Sony Xperia Z Ultra: Performance
This is a fast phone. The quad-core processor and 2GB of RAM translate into dawdle-free use and - importantly for a phone this big - butter-smooth video playback. With phones increasingly well powered, such as the lightning-fast iPhone 5s, under-specced phones look poor. Thankfully, the Z Ultra is nippy.
Sony Xperia Z Ultra: Battery
A phone this big has room for a decent battery. It's a 3000mAh cell and it keeps it going happily for ages. The usual warning of daily recharges is worth noting, but this phone has stamina. Speaking of which, if you do spot it flagging there are Sony's special Battery Stamina settings to eke out extra life.

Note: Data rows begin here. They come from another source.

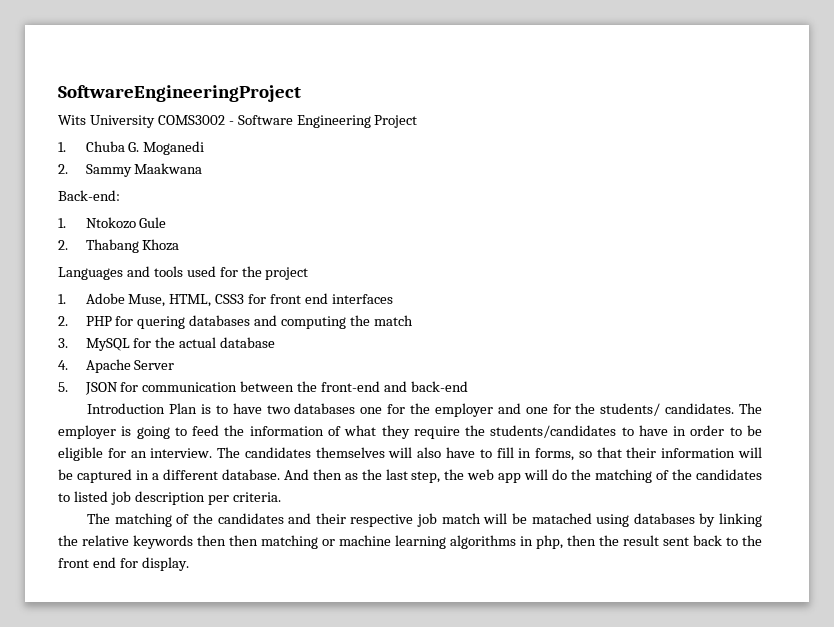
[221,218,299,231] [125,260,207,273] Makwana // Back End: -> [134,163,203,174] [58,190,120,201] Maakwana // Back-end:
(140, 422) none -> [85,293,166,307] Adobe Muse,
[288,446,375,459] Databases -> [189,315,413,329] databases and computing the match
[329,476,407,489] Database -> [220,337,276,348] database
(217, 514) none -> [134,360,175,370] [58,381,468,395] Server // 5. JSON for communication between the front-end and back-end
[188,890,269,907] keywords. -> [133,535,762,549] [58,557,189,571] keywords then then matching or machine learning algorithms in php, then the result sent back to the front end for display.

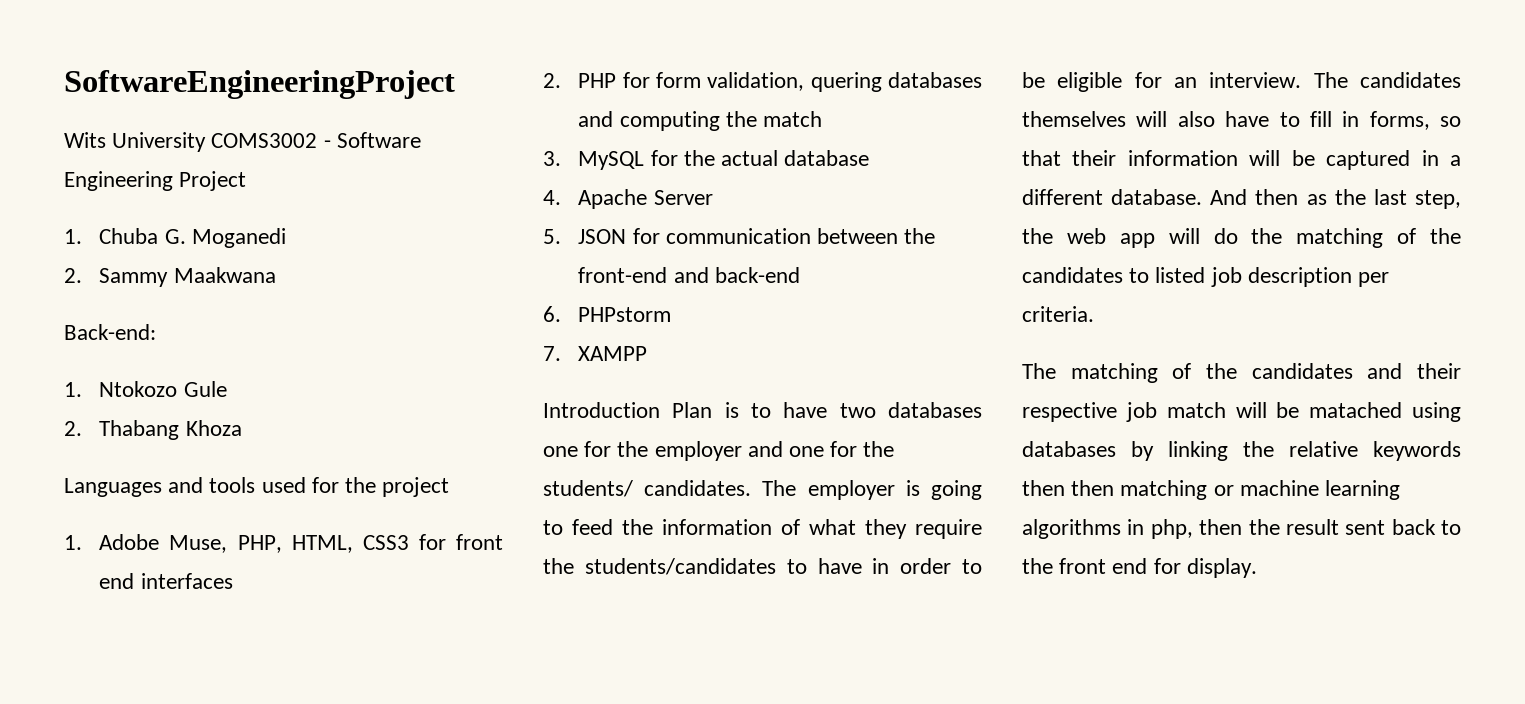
(166, 300) none -> [237,535,282,553] PHP,
(134, 321) none -> [655,72,805,91] form validation,
(468, 386) none -> [543,306,672,322] [543,346,648,361] // 6. PHPstorm // 7. XAMPP

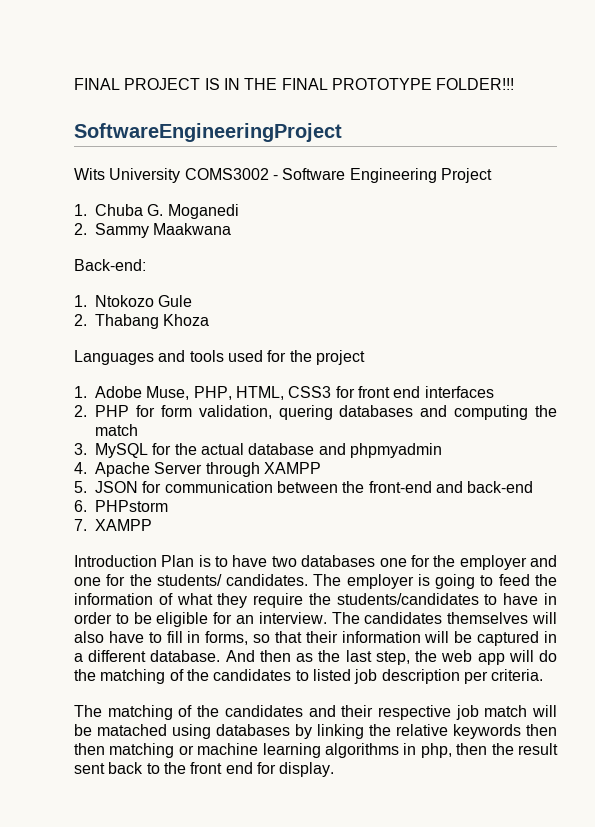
(64, 84) none -> [74,78,515,90] FINAL PROJECT IS IN THE FINAL PROTOTYPE FOLDER!!! //
(870, 158) none -> [318,443,442,458] and phpmyadmin
(713, 197) none -> [205,462,321,477] through XAMPP

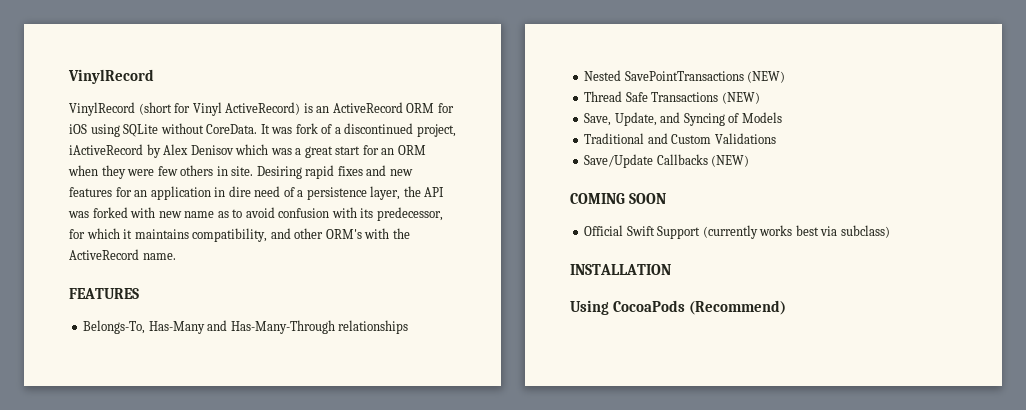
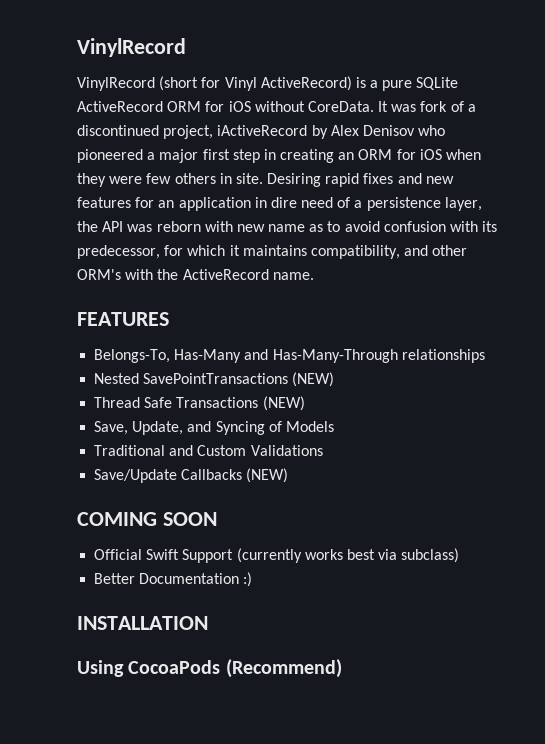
[316,106,330,113] an -> [370,77,459,91] a pure SQLite
[90,124,159,137] using SQLite -> (251, 106) none
[235,144,426,158] which was a great start for an ORM -> [418,125,446,136] [77,149,442,163] who pioneered a major first step in creating an ORM for iOS
[92,207,128,218] forked -> [156,221,201,232] reborn
(890, 231) none -> [94,572,253,587] // Better Documentation :)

The elephant in the room with phones this size is how do they feel when you clamp them to your ear to make calls. This is the biggest phablet yet, so it's no surprise it doesn't make for comfortable usage. You almost feel your mouth is so far from the microphone you need to shout. And there's definitely a touch of the Dom Joly about it.
Sony Xperia Z Ultra: Verdict
It looks great, it feels good in the hand - but it may just be too impossibly big to make phone calls in comfort and without embarrassment. This is a highly capable phone with lots going for it from strong battery life to decent Sony apps, a gorgeous screen to excellent styling.
But you do need it to make phone calls, don't you? This is a phone that's worth trying in your hand(s) before you plump for it. If the size isn't a problem, this is a great phone - and the waterproof feature is a cool extra that makes great sense whether you're clumsy, eager to show off down the pub, or a mermaid.